The lawyers of the firm said the High Tribunal "made unsubstantiated findings of fact relying merely on the allegations advanced by the petitioners, which are belied by the very records of the case, in transgressions of the dictum that this High Court is not a trier of facts."
Mega Pacific’s lawyers also said the High Court “erred in not ruling that the petitioners in the case have no legal standing to initiate the suit and that otherwise the case should have been dismissed for its failure to exhaust the administrative remedies available to the petitioners before the case was elevated to the SC under the so -called ‘protest mechanism’ of the law automating polls.”

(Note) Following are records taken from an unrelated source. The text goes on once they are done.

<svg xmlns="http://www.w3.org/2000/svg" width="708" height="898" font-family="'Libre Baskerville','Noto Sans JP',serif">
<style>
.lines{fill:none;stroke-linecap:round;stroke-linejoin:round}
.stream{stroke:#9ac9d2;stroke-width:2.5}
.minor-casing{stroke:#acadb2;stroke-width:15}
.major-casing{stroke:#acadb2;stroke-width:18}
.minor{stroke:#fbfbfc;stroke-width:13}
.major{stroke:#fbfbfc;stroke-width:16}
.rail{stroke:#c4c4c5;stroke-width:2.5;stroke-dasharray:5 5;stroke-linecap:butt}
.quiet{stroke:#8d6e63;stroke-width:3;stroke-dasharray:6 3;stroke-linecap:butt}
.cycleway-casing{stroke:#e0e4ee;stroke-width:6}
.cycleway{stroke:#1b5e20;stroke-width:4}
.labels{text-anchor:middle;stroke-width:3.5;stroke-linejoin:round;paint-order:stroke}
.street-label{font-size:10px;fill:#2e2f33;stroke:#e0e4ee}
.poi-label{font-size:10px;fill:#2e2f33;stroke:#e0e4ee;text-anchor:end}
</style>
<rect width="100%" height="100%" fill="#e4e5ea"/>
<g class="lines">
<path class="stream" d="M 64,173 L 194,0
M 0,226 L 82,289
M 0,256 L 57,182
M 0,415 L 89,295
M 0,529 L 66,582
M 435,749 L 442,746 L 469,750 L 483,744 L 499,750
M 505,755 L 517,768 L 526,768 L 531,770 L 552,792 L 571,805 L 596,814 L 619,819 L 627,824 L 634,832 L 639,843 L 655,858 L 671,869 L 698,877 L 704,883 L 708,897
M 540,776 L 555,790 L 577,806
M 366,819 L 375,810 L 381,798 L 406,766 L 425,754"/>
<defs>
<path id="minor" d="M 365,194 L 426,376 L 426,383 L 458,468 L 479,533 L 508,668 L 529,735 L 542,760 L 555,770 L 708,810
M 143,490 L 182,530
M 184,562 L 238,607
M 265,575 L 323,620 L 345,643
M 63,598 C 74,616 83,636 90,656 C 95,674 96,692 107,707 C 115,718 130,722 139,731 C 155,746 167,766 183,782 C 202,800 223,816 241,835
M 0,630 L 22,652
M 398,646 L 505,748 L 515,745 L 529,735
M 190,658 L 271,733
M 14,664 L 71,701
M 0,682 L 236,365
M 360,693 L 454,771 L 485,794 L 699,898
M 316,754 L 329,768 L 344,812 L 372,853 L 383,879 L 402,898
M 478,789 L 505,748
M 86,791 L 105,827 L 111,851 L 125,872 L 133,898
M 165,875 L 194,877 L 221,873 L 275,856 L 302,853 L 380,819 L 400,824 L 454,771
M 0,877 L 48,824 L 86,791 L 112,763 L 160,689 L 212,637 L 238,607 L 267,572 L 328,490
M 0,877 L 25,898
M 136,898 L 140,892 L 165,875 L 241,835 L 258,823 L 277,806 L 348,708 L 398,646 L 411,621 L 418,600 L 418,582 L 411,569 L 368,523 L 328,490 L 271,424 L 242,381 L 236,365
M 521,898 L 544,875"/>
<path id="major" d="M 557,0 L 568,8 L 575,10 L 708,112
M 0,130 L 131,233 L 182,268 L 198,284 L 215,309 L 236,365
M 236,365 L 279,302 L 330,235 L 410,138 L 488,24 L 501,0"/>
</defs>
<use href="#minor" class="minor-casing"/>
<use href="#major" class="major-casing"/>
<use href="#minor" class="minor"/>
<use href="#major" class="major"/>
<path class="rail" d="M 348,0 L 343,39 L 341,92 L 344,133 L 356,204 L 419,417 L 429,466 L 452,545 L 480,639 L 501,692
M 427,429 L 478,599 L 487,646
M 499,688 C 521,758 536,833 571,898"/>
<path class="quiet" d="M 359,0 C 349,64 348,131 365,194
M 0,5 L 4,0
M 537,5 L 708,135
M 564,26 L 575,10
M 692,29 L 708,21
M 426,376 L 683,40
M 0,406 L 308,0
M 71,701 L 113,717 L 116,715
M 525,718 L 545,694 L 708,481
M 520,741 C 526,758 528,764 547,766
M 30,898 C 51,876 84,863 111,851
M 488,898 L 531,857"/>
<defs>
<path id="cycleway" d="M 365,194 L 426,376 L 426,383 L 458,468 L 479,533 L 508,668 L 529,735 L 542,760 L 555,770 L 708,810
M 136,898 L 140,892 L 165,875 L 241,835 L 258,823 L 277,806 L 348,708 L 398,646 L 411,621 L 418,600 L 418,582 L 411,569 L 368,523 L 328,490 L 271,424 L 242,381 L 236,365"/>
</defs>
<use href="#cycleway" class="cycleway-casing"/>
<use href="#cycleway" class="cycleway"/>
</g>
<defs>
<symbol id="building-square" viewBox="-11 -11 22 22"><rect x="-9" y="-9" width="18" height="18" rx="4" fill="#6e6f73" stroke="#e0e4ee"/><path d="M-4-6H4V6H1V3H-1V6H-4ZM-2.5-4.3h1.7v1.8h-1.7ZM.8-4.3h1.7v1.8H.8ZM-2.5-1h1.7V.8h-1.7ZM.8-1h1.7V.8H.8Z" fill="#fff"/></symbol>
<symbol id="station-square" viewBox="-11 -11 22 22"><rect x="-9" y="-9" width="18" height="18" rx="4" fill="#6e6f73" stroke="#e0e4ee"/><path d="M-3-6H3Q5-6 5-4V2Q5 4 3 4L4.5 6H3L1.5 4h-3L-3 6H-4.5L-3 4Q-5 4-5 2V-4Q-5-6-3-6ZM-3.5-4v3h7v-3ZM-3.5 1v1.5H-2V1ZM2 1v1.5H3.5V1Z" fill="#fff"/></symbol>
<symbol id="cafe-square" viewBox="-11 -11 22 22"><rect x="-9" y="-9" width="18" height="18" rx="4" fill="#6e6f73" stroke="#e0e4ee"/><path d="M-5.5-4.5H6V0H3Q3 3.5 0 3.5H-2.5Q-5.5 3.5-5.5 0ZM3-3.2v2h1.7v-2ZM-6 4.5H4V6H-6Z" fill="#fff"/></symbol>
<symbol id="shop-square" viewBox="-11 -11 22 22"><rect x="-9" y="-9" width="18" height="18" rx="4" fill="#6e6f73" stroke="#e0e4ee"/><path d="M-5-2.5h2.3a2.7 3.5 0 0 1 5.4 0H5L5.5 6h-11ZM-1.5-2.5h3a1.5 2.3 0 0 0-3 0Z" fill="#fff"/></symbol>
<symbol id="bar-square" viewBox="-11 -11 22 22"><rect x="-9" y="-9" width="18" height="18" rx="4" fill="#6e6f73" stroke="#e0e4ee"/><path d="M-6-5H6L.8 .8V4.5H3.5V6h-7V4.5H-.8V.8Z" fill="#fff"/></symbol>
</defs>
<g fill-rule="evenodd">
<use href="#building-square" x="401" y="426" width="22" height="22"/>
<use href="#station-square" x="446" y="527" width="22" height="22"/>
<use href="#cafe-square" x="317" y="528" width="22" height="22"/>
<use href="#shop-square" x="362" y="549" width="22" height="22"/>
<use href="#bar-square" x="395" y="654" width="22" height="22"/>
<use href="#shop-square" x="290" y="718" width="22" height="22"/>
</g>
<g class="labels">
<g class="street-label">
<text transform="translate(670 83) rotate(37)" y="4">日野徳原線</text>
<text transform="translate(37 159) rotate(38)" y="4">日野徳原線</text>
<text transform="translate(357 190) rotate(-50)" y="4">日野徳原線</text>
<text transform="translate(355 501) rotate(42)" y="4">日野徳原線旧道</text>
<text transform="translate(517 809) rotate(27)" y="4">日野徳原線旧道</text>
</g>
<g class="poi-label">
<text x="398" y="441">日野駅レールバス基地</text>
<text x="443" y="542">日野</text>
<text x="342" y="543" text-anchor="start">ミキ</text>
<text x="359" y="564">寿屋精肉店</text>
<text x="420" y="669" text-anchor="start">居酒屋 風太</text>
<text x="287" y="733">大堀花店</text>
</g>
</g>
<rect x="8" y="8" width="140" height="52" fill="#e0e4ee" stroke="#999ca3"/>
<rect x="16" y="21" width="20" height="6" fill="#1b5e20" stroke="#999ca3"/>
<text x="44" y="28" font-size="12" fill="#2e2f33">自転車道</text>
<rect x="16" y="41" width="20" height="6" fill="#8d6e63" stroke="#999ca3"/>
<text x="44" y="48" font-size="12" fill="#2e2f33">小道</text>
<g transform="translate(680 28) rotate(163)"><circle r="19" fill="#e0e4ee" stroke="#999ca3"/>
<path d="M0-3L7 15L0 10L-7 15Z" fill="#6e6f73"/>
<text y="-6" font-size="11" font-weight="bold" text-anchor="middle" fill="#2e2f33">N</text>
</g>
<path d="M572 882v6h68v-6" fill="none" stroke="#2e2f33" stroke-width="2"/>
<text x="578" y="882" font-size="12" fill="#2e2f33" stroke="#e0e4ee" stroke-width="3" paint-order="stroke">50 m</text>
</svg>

Last January 13, the SC declared as null and void Commission on Elections (Comelec) Resolution No. 6074, awarding the contract for Phase II of the project and also declared null and void the contract executed between Comelec and Mega Pacific eSolutions (MPEI).
The Comelec was likewise ordered to refrain from implementing any other contract or agreement entered into with regard the project.
Three magistrates, namely, Adolfo S. Azcuna, Renato C. Corona and Dante O. Tinga, dissented from the majority opinion while three others - Jose C. Vitug, Consuelo Ynares-Santiago and Chief Justice Hilario G. Davide Jr., filed separate opinions.
In the ruling, the High Court also urged the Office of the Ombudsman which to "determine the criminal liability, if any, of the public officials and conspiring private individuals, involved in the resolution and contract.
It likewise tasked the Office of the Solicitor General (OSG) "to take measures to protect the government and vindicate public interest from the ill-effects of the illegal disbursements of public funds made by reason of the void resolution and contract."
SC Public Information Office Chief Ismael Khan earlier said the OSG’s task would be to try and recover P800 million of the P1.3 billion already paid by the government.
The petitioners in the case were the Information Technology Foundation of the Philippines (ITFP) and private petitioners Ma. Corazon M. Ako, Miguel Uy, Eduardo H. Lopez, Agusto C. Lagman, Rex C. Drilon, Miguel Hilado, Ley Salcedo and Manuel Alcuaz Jr.
The respondents were Comelec Chairman Benjamin Abalos Sr.; Comelec Bidding and Award Chairman Eduardo D. Mejos and the committee members Gideon De Guzman, Jose F. Balbuena, Lamberto P. Llamas, and Bartolome Sinocruz Jr.; Mega Pacific eSolutions Inc.; and Mega Pacific Consortium.